A - Oddly, none of my stories are directly influenced by my real life experiences, though indirectly, everything I am and think and do are reflections of where I came from. So far, I've never published anything that reflects where I've been or what I've done. I have never set any stories in Biafra or Bangladesh, Northern Ireland or the Middle East, where in my youth I experienced the worst humanity has foisted upon itself. Nor have I incorporated any of my features articles on so-called paranormal activity - séances, fortune tellers, psychics, mind control, UFOlogy, and so on. My Haven tales come completely from my imagination, and maybe, a little whistful thinking, which I am sure is subconsciously influenced by all that I have seen and reported.
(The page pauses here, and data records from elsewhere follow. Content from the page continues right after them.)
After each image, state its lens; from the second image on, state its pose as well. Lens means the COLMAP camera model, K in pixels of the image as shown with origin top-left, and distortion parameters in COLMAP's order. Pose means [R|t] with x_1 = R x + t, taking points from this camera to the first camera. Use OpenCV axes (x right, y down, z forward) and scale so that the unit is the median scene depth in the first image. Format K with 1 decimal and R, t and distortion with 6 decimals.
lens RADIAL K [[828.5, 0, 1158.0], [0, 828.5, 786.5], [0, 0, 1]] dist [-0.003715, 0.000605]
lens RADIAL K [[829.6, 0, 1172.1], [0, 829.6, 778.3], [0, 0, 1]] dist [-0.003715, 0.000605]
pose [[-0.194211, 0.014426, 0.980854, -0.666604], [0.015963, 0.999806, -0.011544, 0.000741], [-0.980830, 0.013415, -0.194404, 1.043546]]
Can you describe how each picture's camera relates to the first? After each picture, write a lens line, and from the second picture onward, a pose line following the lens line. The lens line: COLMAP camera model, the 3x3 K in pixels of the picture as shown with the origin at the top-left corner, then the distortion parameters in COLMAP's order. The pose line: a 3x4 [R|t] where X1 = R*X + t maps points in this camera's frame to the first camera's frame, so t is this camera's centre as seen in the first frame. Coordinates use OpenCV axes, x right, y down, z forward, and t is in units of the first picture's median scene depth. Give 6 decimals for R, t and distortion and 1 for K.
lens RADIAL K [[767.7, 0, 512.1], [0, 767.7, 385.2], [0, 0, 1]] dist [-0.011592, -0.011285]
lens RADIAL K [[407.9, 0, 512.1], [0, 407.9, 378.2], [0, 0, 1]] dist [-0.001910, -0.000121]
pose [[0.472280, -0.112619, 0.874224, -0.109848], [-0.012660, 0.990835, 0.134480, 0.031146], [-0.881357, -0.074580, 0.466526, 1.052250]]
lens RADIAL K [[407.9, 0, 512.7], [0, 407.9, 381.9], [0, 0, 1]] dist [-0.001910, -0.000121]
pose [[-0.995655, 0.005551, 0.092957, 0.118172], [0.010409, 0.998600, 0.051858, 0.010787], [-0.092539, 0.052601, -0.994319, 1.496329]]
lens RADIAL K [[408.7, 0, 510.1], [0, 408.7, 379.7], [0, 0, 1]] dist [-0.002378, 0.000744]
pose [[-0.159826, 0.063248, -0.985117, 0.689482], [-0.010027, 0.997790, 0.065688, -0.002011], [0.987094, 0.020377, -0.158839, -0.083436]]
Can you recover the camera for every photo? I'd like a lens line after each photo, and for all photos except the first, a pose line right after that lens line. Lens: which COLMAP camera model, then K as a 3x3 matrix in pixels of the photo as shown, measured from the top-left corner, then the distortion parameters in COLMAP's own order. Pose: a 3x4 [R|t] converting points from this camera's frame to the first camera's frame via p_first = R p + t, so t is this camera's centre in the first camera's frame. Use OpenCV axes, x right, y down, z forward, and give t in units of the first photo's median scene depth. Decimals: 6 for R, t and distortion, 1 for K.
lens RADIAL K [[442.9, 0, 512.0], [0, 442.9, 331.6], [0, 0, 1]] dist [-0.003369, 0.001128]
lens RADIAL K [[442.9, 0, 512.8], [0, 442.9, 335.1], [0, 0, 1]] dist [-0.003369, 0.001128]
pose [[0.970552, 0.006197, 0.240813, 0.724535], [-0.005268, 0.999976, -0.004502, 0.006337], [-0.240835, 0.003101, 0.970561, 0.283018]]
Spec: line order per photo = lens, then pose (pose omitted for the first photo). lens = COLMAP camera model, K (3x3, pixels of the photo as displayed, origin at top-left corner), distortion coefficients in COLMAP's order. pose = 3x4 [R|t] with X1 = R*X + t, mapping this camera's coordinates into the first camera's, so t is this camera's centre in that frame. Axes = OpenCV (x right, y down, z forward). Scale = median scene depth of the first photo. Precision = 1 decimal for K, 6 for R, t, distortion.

Q ~ As the first biographer of J.R.R. Tolkien, are you influenced by him in your writing? If so, in what way?
A - I am inspired rather than influenced by Tolkien. As C.S. Lewis once said to Tolkien, after a particularly spirited (contentious) session of their literary group, the Inklings, in which Tolkien continued to read his latest portion of The Lord of the Rings while ignoring the sometimes raucous interruptions and comments of his fellow writers - "Tolkien - you're uninfluenceable!" Tolkien’s storytelling ability is one of those touchstones that all writers (whether or not they are involved in fantasy or the fantastical) would aspire to. However, I have full belief in the value of the editing process which Tolkien resisted. Over the years, I have had and continue to have some very capable, helpful editors who have helped me fine-tune and publish my work.
Q ~ What are you working on now?
A – I’ve just finished a YA novel – “Adam V” (http://www.pixelhallpress.com/adamv.html), which is in the hands of my editor, who is preparing it for publication. (In fact, it will be ready for beta readers in about another month.) While I await feedback from my editor on “Adam V”, I am writing my second novel set in the fictional town of Black Bear, Pennsylvania, an environment that my wife Sally and I co-created as a literary “folie et deux.”(We share the town and its characters, but are writing very different stories set with the village.) Called “Black Bear One,” it's about a subject for which I have extensive first-hand experience - a small town volunteer ambulance corps. While the story is fiction, many of the issues raised - recruiting and training volunteers, competition with for-profit ambulance companies, frictions and romance among the volunteers, what happens on typical and exceptional ambulance calls - I've adapted from my own experience. “Black Bear One” will be published in 2014.
Q ~ Do you have any advice for those who would like to begin writing professionally?
A - Don't give up your day job. But seriously, if you want to write… write. Don’t just talk about it, do it every day. And read everything you can, to learn from the authors who have come before you. Be influenceable.
And now, let's take a look at one of Daniel's works, which is perfect for Halloween.
Title: Seven from Haven
Author: Daniel Grotta
Published: October 31st 2012 by Pixel Hall Press
Page Count: 167
Shelf: Review Copy
Synopsis from Goodreads:
Set in a small Pennsylvania mountain village, where strange and wondrous things happen, Seven from Haven are quirky, fantastical short stories which prove what they say about this town: ”Haven takes care of its own.”
You get to know the characters of these various stories quite well considering the short length of each story. Grotta only provides you with the details necessary for their role while focusing on the story in question as a whole.
This novel is definitely perfect for Halloween, especially for those who enjoy the holiday without the scariness. Grotta has created the perfect balance between spooky and funny.